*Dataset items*
»»

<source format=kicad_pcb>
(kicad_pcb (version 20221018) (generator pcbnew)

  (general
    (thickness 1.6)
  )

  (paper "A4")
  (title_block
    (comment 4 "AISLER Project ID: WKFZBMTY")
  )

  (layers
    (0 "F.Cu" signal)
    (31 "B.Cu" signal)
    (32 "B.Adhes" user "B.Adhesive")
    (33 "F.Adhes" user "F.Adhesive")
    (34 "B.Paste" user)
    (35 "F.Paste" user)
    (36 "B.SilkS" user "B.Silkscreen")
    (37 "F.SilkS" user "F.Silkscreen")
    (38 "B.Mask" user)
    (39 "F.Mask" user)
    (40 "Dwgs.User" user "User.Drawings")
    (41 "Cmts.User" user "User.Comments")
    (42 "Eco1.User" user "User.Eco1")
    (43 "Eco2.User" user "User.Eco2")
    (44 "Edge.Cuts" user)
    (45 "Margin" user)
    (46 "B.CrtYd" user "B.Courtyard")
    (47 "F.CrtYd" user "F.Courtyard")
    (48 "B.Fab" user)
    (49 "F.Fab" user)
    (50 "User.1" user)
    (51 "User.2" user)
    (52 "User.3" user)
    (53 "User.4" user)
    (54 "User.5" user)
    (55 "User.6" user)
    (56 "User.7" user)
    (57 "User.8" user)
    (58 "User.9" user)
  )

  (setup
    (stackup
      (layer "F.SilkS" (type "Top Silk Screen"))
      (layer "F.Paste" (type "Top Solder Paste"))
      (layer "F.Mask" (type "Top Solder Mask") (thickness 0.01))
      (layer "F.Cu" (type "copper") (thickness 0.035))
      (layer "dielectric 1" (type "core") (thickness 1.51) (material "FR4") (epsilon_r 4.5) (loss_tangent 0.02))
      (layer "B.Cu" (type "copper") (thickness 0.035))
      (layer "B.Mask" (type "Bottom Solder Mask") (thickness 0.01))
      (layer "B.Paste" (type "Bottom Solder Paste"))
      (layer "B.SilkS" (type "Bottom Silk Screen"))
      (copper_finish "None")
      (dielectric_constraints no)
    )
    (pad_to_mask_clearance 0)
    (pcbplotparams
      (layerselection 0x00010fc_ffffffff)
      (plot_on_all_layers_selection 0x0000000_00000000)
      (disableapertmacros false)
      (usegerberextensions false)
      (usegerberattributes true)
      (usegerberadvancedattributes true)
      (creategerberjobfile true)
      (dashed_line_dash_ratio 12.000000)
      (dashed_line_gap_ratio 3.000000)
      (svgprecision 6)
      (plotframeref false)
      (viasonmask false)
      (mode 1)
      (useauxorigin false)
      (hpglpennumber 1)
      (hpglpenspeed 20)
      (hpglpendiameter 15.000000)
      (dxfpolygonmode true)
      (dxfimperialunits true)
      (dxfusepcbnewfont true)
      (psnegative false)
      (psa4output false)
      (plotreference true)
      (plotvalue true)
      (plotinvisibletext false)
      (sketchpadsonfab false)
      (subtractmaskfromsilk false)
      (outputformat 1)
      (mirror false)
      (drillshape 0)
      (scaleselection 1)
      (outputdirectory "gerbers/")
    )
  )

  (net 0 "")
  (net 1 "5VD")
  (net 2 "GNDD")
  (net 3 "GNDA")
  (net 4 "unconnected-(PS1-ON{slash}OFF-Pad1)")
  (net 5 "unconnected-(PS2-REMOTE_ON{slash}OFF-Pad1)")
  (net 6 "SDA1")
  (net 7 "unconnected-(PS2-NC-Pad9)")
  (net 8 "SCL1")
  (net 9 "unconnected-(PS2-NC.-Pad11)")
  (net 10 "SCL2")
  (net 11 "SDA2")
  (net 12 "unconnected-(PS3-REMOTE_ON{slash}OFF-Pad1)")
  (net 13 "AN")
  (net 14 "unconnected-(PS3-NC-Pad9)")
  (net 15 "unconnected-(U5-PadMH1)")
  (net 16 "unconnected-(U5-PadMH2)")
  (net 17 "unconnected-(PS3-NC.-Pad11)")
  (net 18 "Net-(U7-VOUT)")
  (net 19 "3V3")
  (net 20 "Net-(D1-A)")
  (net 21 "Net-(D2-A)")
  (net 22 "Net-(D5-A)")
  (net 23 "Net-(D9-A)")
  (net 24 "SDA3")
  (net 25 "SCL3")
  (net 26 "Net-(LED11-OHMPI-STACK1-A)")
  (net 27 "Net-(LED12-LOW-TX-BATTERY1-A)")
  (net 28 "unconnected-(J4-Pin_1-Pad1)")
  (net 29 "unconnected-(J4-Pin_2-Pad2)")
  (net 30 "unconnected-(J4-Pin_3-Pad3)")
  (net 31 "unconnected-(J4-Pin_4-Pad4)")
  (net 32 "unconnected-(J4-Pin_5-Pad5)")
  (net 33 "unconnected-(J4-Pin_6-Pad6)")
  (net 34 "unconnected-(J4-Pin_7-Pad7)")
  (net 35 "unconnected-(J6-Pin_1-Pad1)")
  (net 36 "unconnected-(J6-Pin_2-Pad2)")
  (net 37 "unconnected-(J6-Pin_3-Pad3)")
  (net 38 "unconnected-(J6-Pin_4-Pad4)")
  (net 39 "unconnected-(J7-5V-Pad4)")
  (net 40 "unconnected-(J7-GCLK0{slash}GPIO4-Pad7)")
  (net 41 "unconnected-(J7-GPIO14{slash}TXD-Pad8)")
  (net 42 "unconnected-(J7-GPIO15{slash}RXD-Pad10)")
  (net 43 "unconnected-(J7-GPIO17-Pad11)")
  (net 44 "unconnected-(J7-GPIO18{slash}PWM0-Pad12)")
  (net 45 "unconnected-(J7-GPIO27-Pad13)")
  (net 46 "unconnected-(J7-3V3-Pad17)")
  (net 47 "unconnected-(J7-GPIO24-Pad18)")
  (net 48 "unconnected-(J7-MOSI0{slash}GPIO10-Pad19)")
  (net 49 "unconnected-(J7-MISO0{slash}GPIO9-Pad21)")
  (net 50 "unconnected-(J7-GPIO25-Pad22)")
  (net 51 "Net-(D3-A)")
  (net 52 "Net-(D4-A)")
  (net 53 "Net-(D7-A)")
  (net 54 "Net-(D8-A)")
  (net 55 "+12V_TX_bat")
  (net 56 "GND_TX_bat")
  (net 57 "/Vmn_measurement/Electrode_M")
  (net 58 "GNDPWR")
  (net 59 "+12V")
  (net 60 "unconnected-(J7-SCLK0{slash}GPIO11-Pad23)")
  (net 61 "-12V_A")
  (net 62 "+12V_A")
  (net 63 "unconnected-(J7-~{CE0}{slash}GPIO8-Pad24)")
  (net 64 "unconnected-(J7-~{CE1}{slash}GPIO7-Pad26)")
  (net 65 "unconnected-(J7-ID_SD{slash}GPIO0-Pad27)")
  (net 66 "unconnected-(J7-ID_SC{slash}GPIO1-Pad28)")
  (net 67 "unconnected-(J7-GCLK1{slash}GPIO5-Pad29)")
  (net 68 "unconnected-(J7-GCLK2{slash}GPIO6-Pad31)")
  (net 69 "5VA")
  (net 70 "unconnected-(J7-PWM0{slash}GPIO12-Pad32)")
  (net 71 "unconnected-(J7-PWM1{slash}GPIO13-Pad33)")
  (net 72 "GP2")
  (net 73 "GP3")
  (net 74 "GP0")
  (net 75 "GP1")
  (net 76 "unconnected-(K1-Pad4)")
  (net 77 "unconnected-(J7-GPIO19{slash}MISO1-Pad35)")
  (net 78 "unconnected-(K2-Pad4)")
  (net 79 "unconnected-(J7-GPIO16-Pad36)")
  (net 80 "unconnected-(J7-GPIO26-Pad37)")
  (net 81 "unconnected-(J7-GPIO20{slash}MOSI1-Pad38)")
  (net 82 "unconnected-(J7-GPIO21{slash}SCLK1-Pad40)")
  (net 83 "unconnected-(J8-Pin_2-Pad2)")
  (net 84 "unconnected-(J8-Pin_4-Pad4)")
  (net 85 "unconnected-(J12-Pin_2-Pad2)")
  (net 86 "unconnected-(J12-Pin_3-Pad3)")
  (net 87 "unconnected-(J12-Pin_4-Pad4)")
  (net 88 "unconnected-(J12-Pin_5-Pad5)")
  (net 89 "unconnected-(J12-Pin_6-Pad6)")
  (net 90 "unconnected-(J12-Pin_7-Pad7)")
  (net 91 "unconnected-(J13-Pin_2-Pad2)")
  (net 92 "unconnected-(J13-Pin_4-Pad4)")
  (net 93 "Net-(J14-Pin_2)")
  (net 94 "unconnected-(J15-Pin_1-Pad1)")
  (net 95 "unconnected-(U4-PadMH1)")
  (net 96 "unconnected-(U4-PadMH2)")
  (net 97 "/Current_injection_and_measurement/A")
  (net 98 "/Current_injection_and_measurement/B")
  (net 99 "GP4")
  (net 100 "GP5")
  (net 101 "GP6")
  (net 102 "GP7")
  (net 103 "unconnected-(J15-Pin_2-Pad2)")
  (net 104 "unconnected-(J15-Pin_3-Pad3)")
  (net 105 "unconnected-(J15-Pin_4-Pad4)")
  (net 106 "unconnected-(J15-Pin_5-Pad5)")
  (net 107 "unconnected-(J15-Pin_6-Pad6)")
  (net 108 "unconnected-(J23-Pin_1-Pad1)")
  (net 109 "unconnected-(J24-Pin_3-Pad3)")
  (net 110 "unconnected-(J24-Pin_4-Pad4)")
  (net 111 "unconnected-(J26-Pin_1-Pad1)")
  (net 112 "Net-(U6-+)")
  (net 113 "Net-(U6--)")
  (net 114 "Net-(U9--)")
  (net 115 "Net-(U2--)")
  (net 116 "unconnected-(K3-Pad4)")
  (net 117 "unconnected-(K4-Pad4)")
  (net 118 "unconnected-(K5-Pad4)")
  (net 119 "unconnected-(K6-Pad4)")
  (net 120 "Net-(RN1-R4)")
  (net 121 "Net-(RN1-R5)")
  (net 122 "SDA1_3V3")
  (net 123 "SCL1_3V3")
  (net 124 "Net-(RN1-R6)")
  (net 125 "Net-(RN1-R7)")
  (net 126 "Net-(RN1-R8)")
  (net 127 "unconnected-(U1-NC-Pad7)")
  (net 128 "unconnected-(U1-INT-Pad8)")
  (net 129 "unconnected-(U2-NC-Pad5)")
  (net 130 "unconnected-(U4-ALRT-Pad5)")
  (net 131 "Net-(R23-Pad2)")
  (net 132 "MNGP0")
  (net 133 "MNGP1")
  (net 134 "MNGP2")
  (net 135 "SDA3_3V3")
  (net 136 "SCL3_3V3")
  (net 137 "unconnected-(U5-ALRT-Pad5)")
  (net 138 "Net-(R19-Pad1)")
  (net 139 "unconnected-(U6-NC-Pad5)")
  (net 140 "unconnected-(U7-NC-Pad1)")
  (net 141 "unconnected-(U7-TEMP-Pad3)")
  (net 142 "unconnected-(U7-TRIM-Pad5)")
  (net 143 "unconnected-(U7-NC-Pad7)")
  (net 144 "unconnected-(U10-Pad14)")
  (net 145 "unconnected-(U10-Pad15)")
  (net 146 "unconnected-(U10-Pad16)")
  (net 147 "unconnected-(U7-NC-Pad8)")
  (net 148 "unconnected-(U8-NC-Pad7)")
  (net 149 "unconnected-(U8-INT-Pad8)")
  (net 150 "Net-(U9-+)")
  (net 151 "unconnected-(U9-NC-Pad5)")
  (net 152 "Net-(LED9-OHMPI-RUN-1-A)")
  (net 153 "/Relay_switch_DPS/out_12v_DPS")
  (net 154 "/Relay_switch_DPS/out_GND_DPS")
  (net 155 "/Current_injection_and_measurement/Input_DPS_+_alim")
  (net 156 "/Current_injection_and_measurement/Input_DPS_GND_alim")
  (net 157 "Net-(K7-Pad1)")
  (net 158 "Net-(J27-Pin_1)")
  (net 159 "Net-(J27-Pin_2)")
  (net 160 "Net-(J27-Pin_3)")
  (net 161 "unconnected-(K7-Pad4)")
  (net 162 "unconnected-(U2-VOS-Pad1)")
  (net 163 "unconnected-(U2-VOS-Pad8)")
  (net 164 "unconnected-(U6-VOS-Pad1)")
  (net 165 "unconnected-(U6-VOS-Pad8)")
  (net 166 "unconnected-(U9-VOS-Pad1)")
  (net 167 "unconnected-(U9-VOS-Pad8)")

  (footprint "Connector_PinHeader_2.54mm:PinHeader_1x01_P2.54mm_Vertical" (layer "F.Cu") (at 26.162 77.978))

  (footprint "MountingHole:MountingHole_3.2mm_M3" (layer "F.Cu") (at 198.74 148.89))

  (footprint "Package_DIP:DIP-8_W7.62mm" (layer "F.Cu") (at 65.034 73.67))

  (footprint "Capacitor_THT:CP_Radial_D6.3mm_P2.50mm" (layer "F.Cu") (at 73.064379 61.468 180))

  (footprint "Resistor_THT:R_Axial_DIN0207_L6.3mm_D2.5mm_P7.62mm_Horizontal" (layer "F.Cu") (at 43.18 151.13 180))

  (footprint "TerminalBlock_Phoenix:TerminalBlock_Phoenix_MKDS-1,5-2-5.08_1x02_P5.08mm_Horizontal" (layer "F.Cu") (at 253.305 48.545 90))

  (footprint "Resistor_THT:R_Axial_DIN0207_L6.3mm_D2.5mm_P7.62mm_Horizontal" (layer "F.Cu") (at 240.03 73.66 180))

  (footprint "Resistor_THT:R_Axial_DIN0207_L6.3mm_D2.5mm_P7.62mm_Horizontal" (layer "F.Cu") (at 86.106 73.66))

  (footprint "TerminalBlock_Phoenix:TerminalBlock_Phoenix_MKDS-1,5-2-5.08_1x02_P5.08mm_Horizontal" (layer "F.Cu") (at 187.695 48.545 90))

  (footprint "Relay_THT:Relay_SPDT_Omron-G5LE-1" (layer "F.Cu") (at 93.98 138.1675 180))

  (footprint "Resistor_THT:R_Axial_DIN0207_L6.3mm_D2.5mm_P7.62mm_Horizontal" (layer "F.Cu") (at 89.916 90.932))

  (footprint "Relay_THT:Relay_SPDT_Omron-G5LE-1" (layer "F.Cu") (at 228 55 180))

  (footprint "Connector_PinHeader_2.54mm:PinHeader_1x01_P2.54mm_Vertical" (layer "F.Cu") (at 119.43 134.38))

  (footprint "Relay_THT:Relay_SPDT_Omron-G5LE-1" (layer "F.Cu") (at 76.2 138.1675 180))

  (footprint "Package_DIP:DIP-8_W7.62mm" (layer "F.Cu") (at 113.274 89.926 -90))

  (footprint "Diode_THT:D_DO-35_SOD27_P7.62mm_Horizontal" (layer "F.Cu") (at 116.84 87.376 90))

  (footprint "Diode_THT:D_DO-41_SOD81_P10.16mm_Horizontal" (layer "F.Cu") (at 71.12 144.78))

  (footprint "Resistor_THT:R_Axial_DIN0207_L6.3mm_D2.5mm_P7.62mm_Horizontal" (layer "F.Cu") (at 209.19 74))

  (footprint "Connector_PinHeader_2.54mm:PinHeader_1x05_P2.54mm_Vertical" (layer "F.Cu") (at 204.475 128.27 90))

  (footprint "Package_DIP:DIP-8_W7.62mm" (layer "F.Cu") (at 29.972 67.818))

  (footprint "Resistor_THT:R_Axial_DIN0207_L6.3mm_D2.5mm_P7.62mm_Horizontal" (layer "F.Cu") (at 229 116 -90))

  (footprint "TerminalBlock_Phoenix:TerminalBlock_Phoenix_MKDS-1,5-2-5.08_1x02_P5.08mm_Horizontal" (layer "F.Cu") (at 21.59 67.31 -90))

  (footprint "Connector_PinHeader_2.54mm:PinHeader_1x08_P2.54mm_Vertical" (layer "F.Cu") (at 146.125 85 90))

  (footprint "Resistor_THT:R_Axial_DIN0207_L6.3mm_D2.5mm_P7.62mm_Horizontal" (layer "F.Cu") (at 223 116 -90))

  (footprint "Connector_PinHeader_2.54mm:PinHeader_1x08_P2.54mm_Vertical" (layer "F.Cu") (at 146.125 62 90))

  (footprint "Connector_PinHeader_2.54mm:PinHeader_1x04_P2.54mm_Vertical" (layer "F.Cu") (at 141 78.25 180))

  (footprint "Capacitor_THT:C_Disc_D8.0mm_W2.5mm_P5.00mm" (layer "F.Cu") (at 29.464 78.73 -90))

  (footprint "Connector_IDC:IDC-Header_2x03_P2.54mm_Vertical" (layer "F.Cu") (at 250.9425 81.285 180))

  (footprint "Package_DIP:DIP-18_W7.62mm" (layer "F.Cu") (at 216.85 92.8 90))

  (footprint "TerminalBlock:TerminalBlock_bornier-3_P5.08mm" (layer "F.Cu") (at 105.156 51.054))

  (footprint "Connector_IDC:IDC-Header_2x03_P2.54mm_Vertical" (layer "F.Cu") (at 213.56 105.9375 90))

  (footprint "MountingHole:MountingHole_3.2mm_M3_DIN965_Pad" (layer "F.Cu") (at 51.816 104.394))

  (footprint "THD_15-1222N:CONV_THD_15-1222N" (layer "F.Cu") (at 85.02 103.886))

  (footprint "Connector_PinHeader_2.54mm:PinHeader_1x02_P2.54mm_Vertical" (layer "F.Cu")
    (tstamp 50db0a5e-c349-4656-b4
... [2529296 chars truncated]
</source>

««
»»

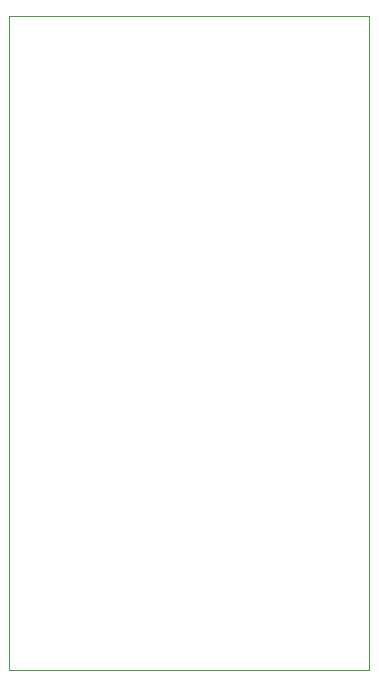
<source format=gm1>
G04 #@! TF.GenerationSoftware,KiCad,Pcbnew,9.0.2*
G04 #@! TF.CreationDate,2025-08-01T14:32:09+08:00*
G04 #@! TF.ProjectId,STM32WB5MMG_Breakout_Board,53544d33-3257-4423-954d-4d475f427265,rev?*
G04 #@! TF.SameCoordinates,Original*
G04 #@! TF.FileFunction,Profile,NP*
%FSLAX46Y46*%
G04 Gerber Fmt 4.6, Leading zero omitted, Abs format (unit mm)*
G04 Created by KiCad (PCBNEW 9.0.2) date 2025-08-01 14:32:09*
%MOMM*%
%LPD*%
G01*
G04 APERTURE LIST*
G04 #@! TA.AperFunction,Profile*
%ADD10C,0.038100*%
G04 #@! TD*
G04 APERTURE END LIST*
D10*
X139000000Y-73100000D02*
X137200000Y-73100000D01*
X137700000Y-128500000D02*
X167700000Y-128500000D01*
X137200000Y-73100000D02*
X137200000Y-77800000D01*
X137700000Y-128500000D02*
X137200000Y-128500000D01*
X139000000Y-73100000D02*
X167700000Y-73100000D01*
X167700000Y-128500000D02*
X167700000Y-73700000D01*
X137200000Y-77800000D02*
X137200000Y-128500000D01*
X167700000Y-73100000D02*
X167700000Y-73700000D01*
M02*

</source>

««

*EXERCISE BRIEF*
Among the lines of the entries, count those containing the string "Profile" and give only the number.

*ANSWER SPACE*
2